Development of perovskite-FeMnO3/MWCNTs/PANI hybrid as an efficient electrode for supercapattery

Manganese-based mixed metal oxides are cost-effective and have a wide voltage range, making them promising for electrochemical energy storage. However, they suffer from poor electrical conductivity, structural instability during cycling, and electrolyte dissolution. Conductive polymers are often added to address these issues to improve conductivity and ion transport. However, these polymers undergo volumetric changes (shrinkage and swelling) during cycling.
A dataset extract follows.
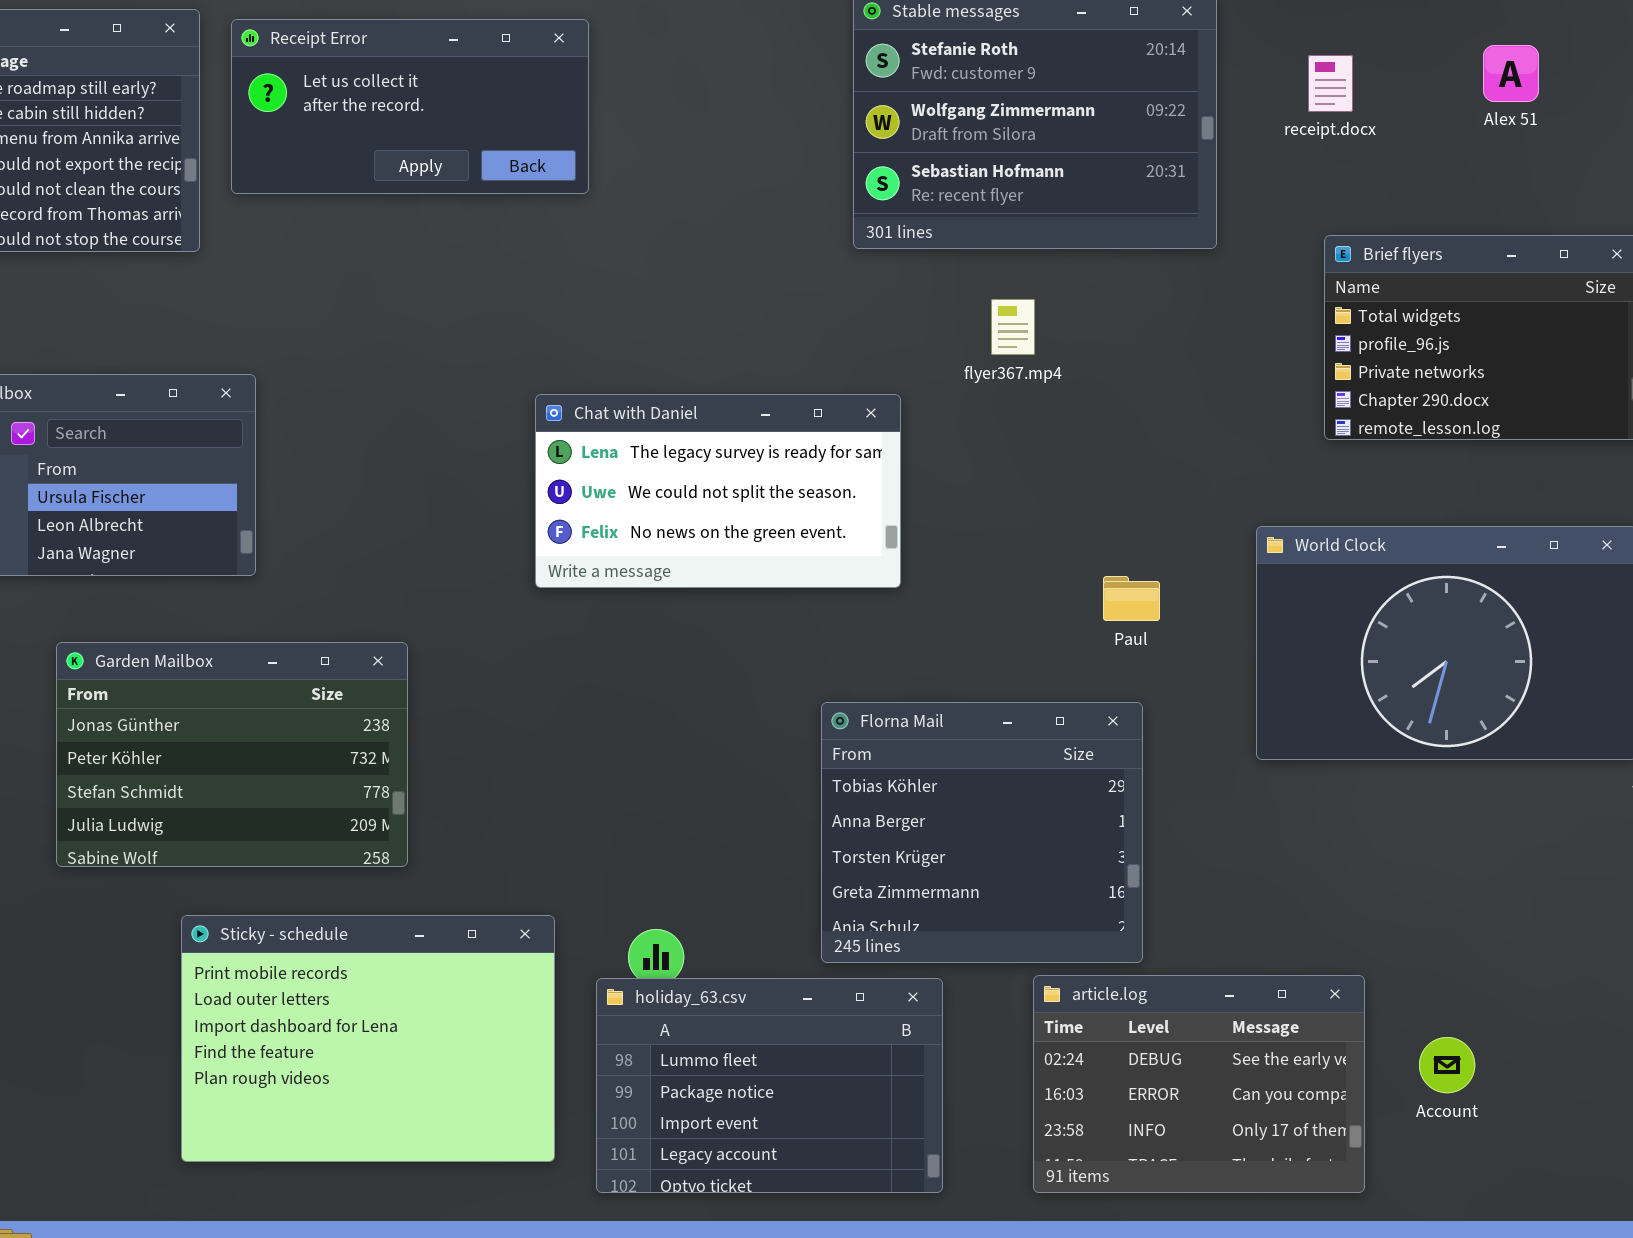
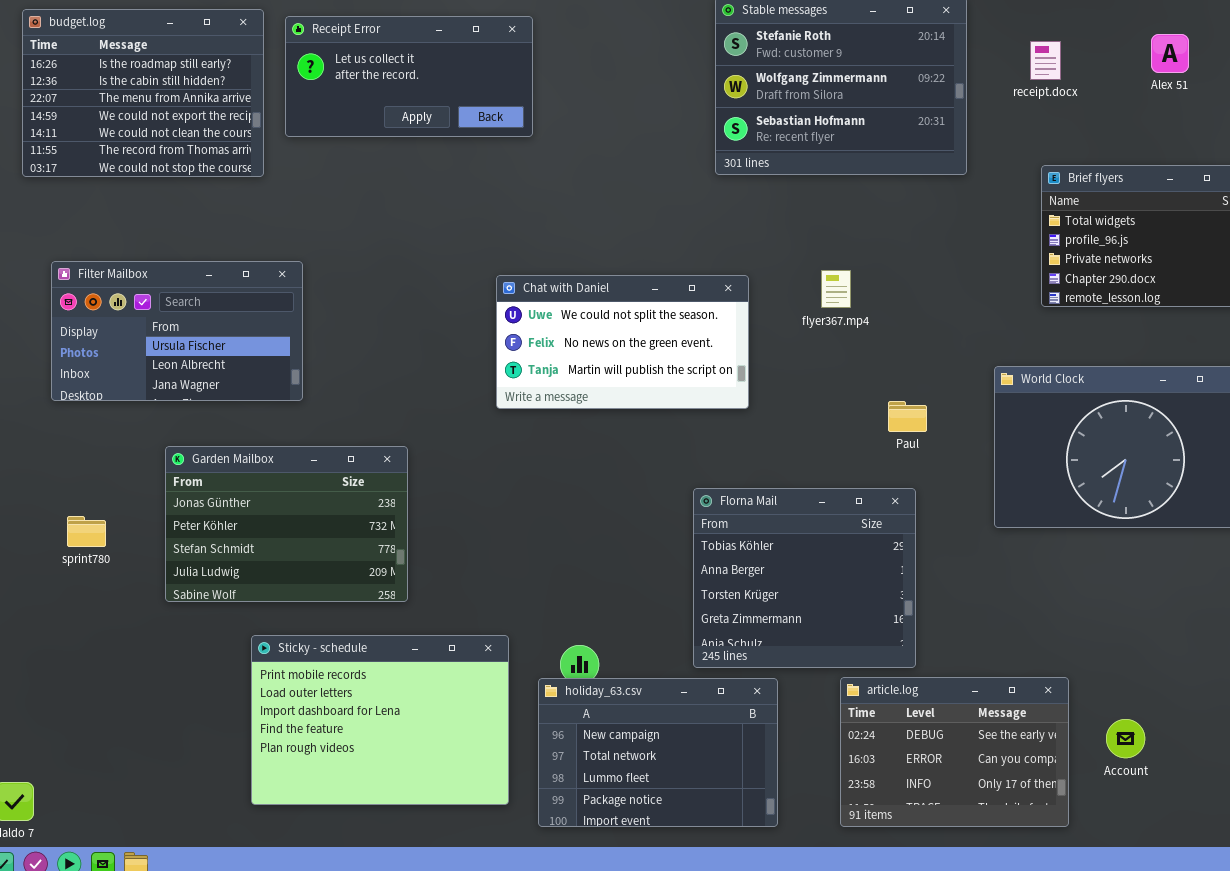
flyer367.mp4: [991,299,1035,355] -> [821,270,851,308], moved
Chat with Daniel: [535,394,901,588] -> [496,275,749,409], scrolled down 1 row
holiday_63.csv: [596,978,943,1193] -> [538,678,778,827], scrolled up 2 rows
Incorporating carbon nanotubes (CNTs) enhances structural stability, preventing degradation and preserving electrode integrity. In this study, FeMnO₃ was synthesized via a simple hydrothermal method and combined with multiwalled carbon nanotubes (MWCNTs) and polyaniline (PANI) to form a ternary hybrid composite. The synthesized ternary hybrid was characterized using several techniques, including Fourier-transform infrared spectroscopy (FTIR), X-ray diffraction (XRD), field emission scanning electron microscopy (FESEM), thermogravimetric analysis (TGA), Brunauer-Emmett-Teller (BET) and X-ray photoelectron spectroscopy (XPS). The electrochemical performance of the ternary hybrid as an electrode material for energy storage devices was evaluated using cyclic voltammetry (CV), galvanostatic charge-discharge (GCD), and electrochemical impedance spectroscopy (EIS). The results demonstrated that the ternary hybrid achieved a high specific capacity of 1415C/g at a current density of 1 A/g, along with a low charge transfer resistance (R_ct) of 2.96 Ω, and retained 88 % of its initial capacity after 10,000 charge-discharge cycles, indicating excellent durability and performance. Moreover, the ternary hybrid showcases the specific capacity of 109.87C/g at 1 A/g in a two-electrode system with energy density (E_d) and power density (P_d) of 15.11 Wh/kg and 130.05 W/kg, respectively.